Functional magnetic resonance imaging (fMRI) is a technique that measures brain activity. When certain areas of the brain light up in fMRI images, researchers can evaluate patterns of thought. When the brain finds a subject pleasant or comfortable, it lights up one area of the brain. When a subject is uncomfortable, another area is activated.

Payn said that as marketing messages have impressed on consumers values like “sustainability” and “humane livestock production,” for example, consumers’ brains have been wired to light up in a positive way when those terms are recognized.

Marketers know this and send messages through food labeling to impact consumers’ thoughts.

The average grocery store, said Payn, sells 40,000 products. And each food item has approximately five claims on the package. That means the store holds over 200,000 claims about food, leaving consumers’ brains spinning.

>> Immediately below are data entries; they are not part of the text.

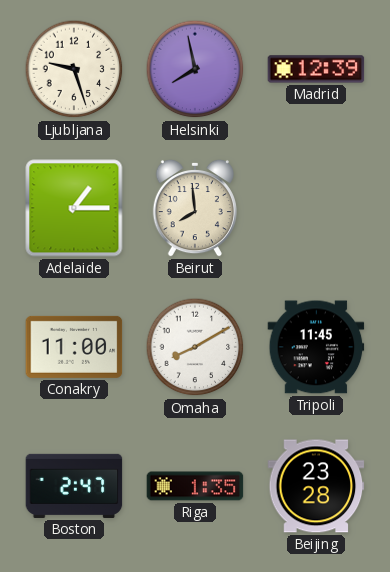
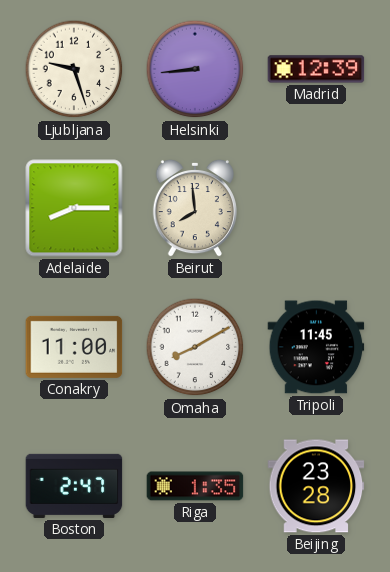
Helsinki: 7:58 -> 8:44
Adelaide: 1:15 -> 8:15
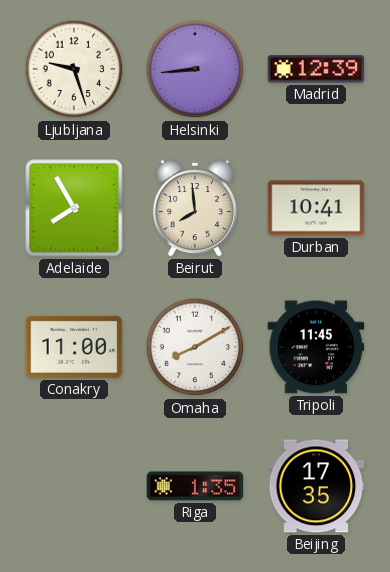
Adelaide: 8:15 -> 7:55
Durban: none -> 10:41
Boston: 2:47 -> none
Beijing: 23:28 -> 17:35
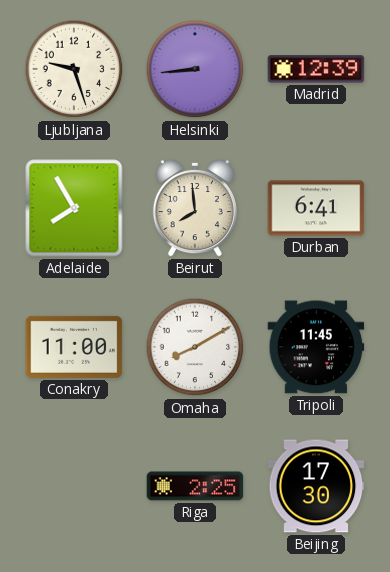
Durban: 10:41 -> 6:41
Riga: 1:35 -> 2:25
Beijing: 17:35 -> 17:30
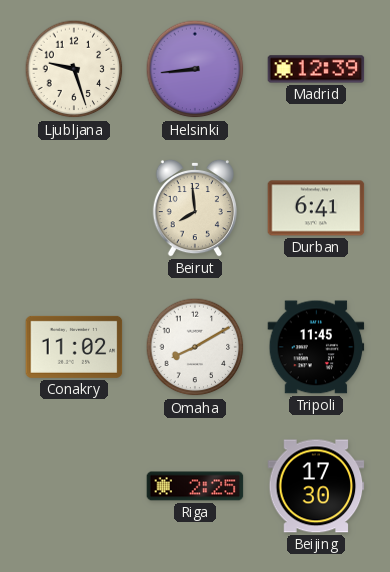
Adelaide: 7:55 -> none
Conakry: 11:00 -> 11:02
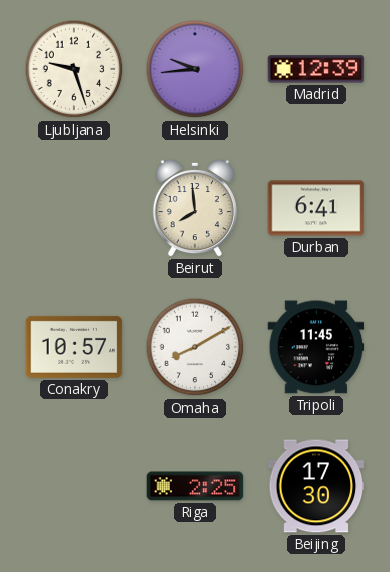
Helsinki: 8:44 -> 9:44
Conakry: 11:02 -> 10:57
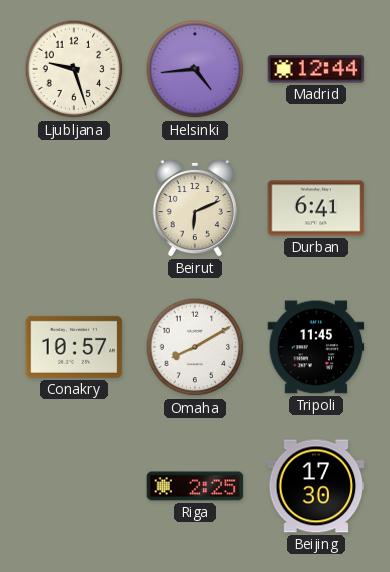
Helsinki: 9:44 -> 4:44
Madrid: 12:39 -> 12:44
Beirut: 7:59 -> 6:11
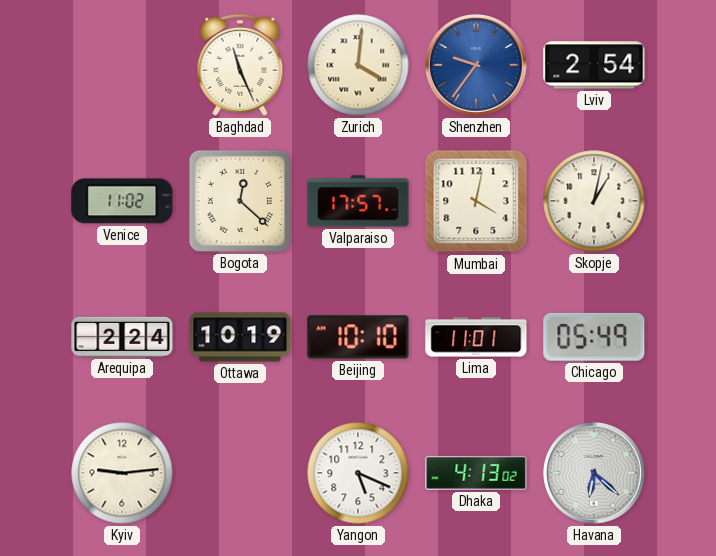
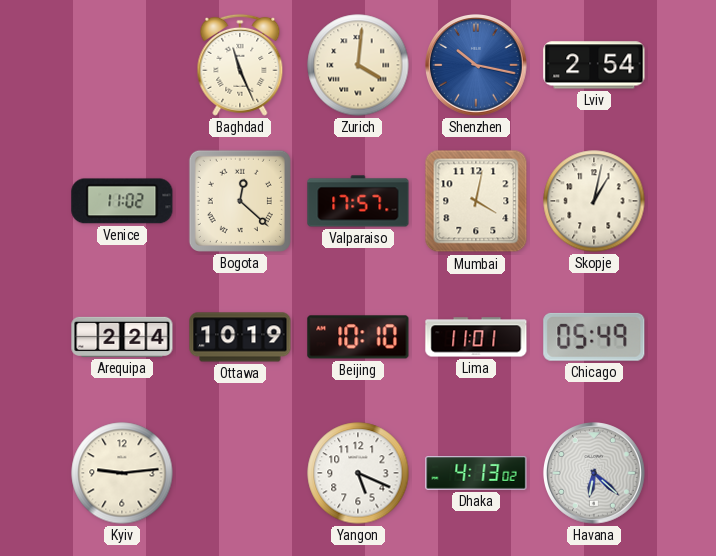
Shenzhen: 9:36 -> 10:17
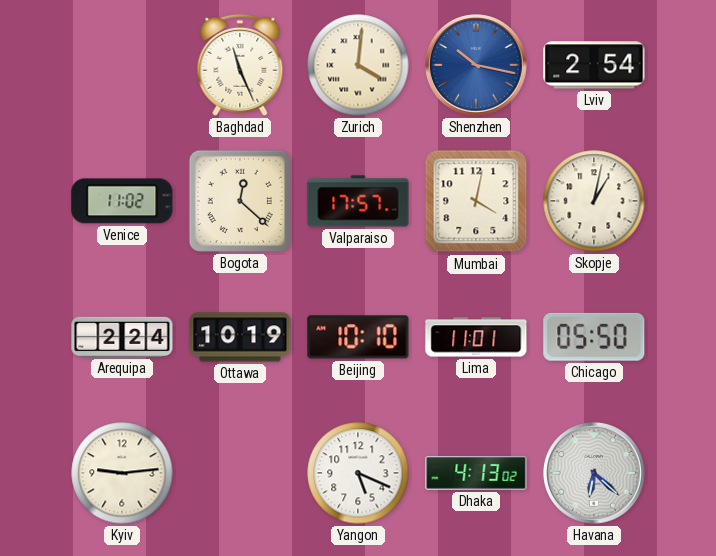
Chicago: 05:49 -> 05:50
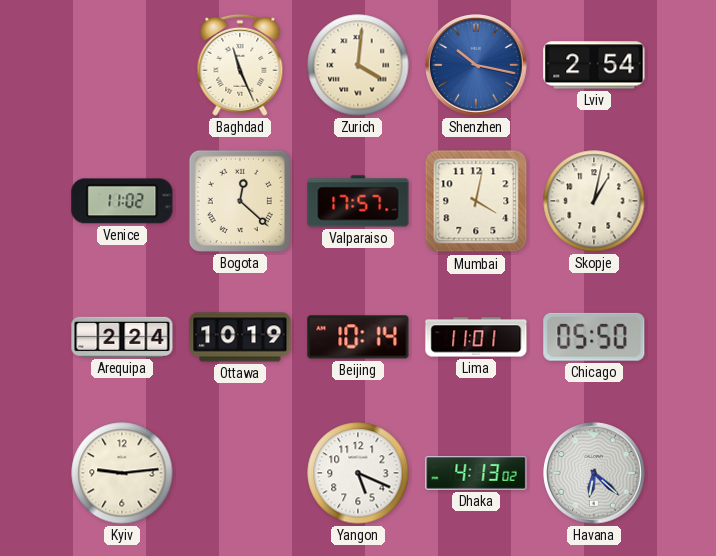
Beijing: 10:10 -> 10:14
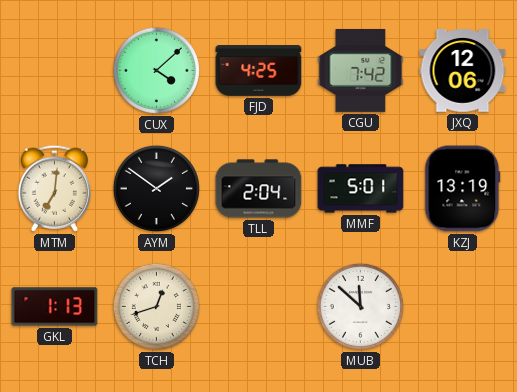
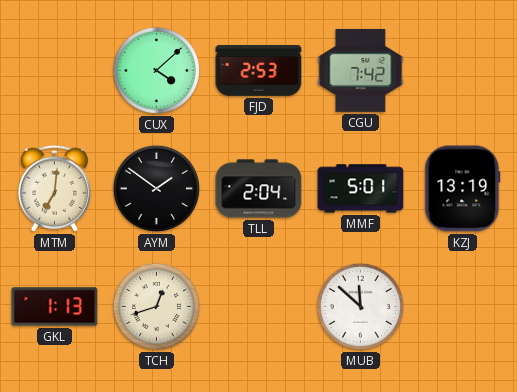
FJD: 4:25 -> 2:53
JXQ: 12:06 -> none
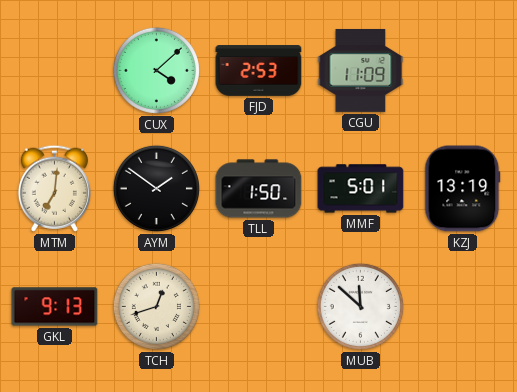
CGU: 7:42 -> 11:09
TLL: 2:04 -> 1:50
GKL: 1:13 -> 9:13
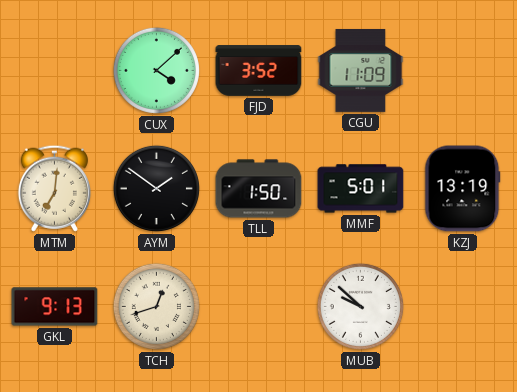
FJD: 2:53 -> 3:52
MUB: 11:52 -> 9:52
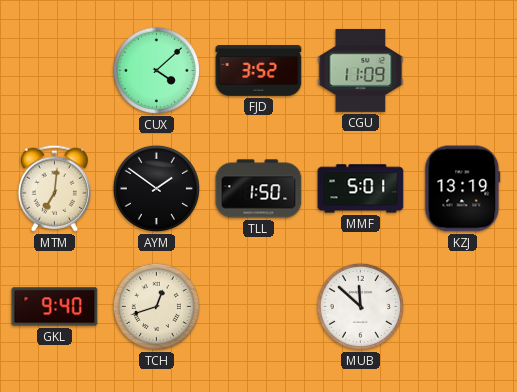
GKL: 9:13 -> 9:40
MUB: 9:52 -> 11:52
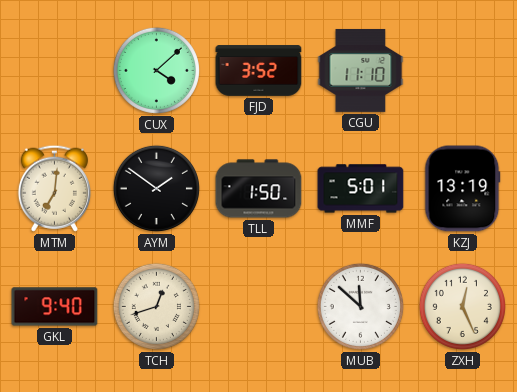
CGU: 11:09 -> 11:10
ZXH: none -> 12:26
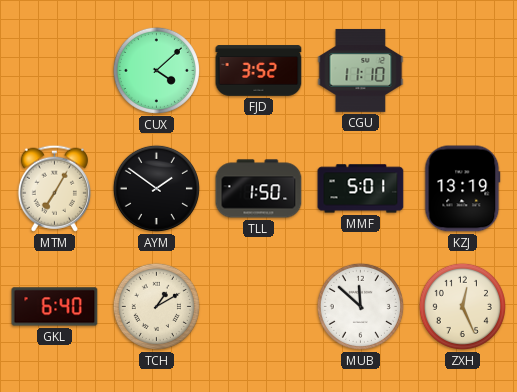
MTM: 7:01 -> 7:05
GKL: 9:40 -> 6:40
TCH: 12:42 -> 1:10
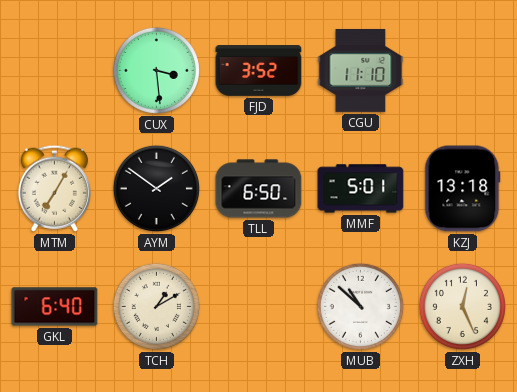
CUX: 4:08 -> 3:29
TLL: 1:50 -> 6:50
KZJ: 13:19 -> 13:18
MUB: 11:52 -> 10:52
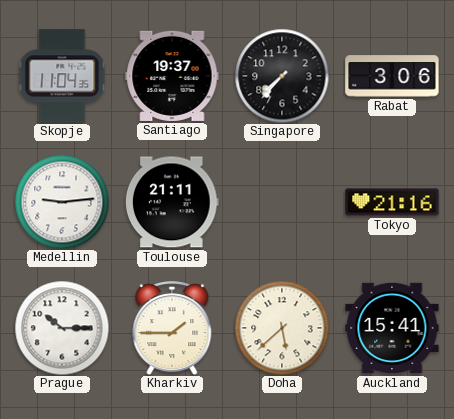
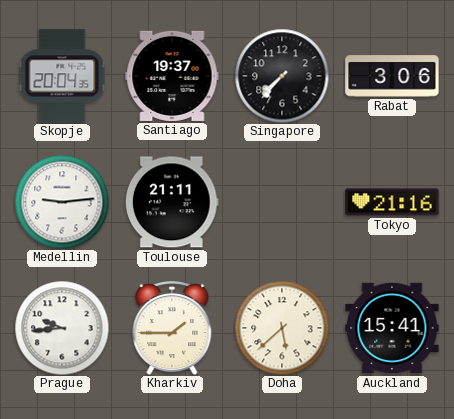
Skopje: 11:04 -> 20:04
Prague: 10:15 -> 9:44
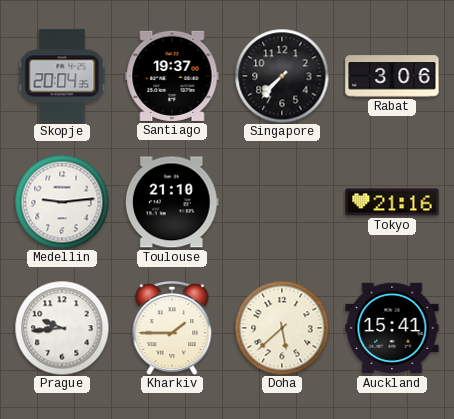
Toulouse: 21:11 -> 21:10
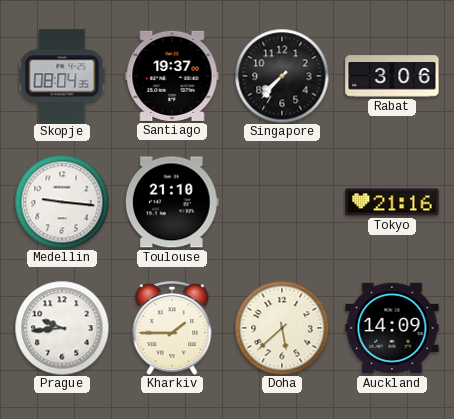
Skopje: 20:04 -> 08:04
Medellin: 9:14 -> 9:16
Auckland: 15:41 -> 14:09
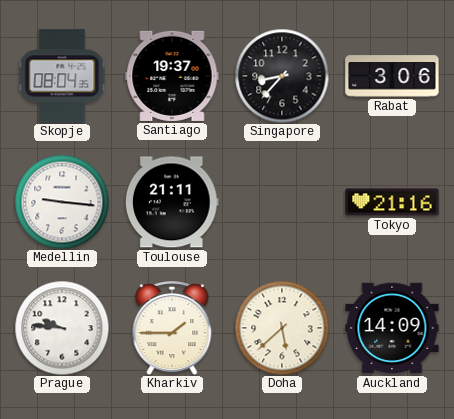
Singapore: 7:37 -> 8:37
Toulouse: 21:10 -> 21:11
Prague: 9:44 -> 9:46
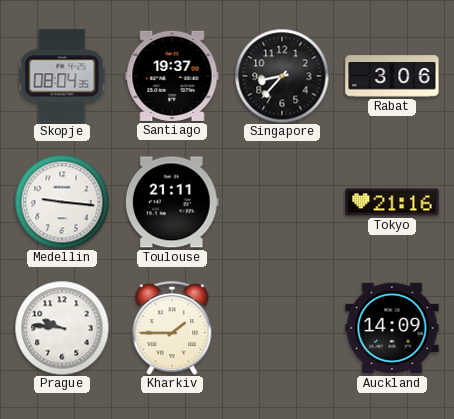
Doha: 5:38 -> none
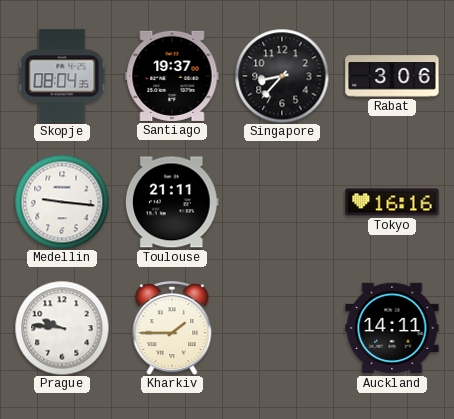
Tokyo: 21:16 -> 16:16
Auckland: 14:09 -> 14:11
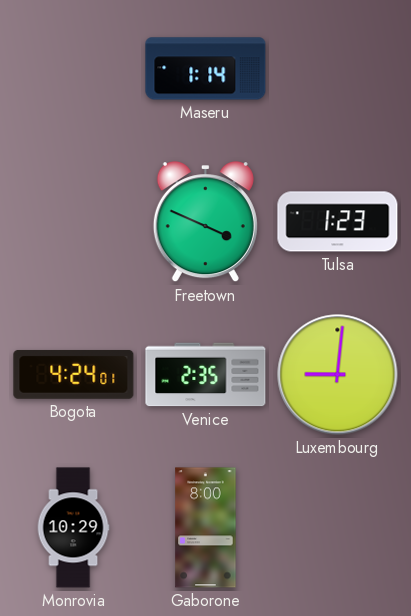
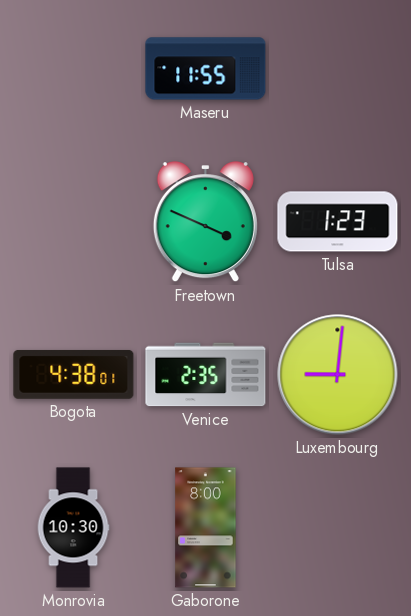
Maseru: 1:14 -> 11:55
Bogota: 4:24 -> 4:38
Monrovia: 10:29 -> 10:30
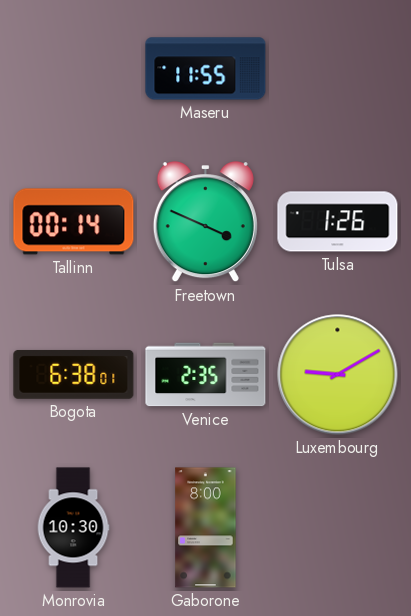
Tallinn: none -> 00:14
Tulsa: 1:23 -> 1:26
Bogota: 4:38 -> 6:38
Luxembourg: 9:01 -> 9:10
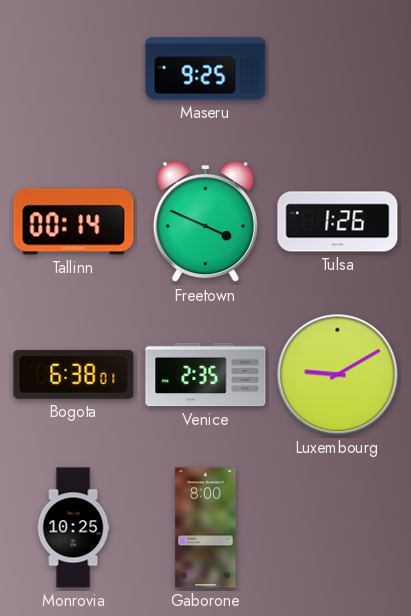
Maseru: 11:55 -> 9:25
Monrovia: 10:30 -> 10:25
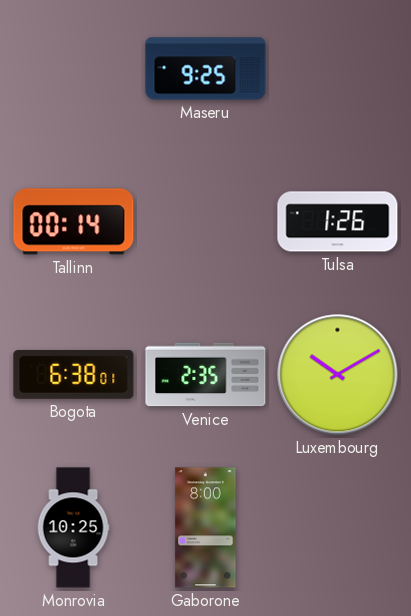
Freetown: 3:49 -> none
Luxembourg: 9:10 -> 10:10
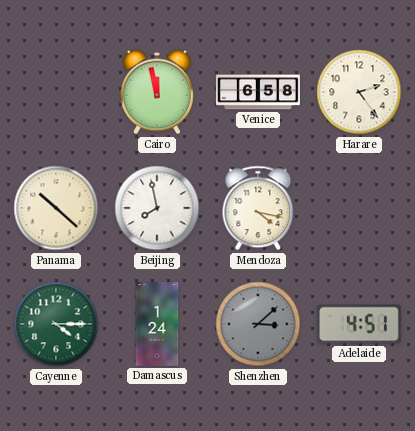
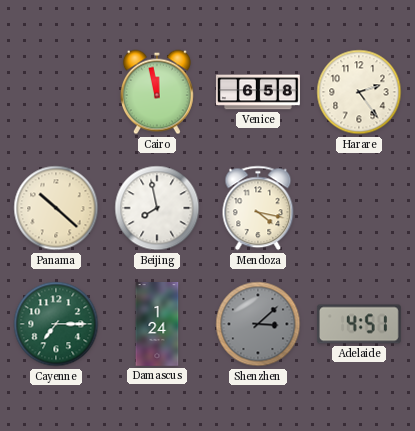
Cayenne: 4:15 -> 7:15
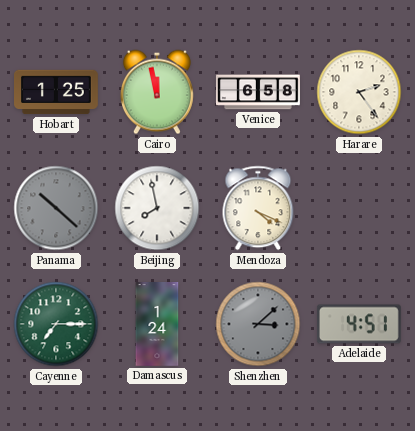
Hobart: none -> 1:25
Panama dial: cream -> grey
Mendoza: 4:17 -> 4:19
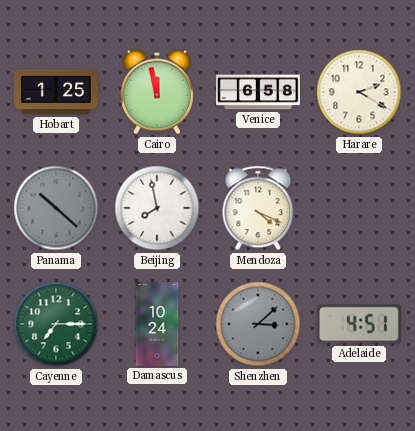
Harare: 2:24 -> 2:20
Damascus: 1:24 -> 10:24
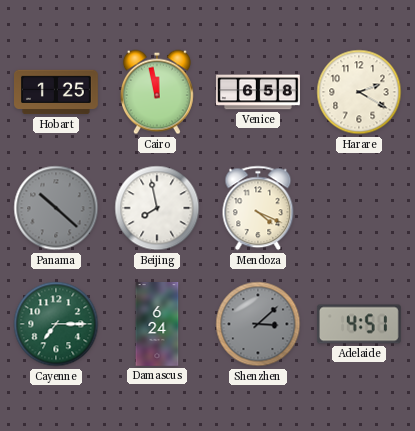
Damascus: 10:24 -> 6:24
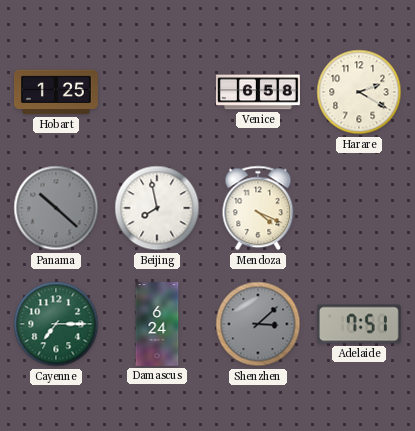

But most consumers, Payn said, have little concept of how their food is produced, why farmers use specific practices or chemicals and who works behind what’s on their plate.

Since many consumers view conventional farms — those that use GMOs or pesticides, for example — in a negative light, Payn said it’s critical for farms, especially traditional large-scale farms, to tell their stories, engage on social media, build relationships with customers and above all, find common ground. Only then, she said, can consumers and farmers understand each other’s practices.

Farms are far from homogenous, and conflicts exist between groups with different practices. Although competing for customers is part of the game, Payn said hostilities between farms undermine the overall way the public views agriculture.

“Farmers like to bully each other when they make different choices,” said Payn.

She recalled how a farmer she knows formerly grew only conventional crops, but when he switched part of his operation to organic, other local farmers ostracized him.

“This all comes down to choice,” said Payn. “People have the right to buy the kind of food they want to feed their families, and farms should be able to grow food the way they want.

“When trust is destroyed in one farm, it’s destroyed in the other. We can’t go around condemning each other. We have to build better relationships with the public and with each other.”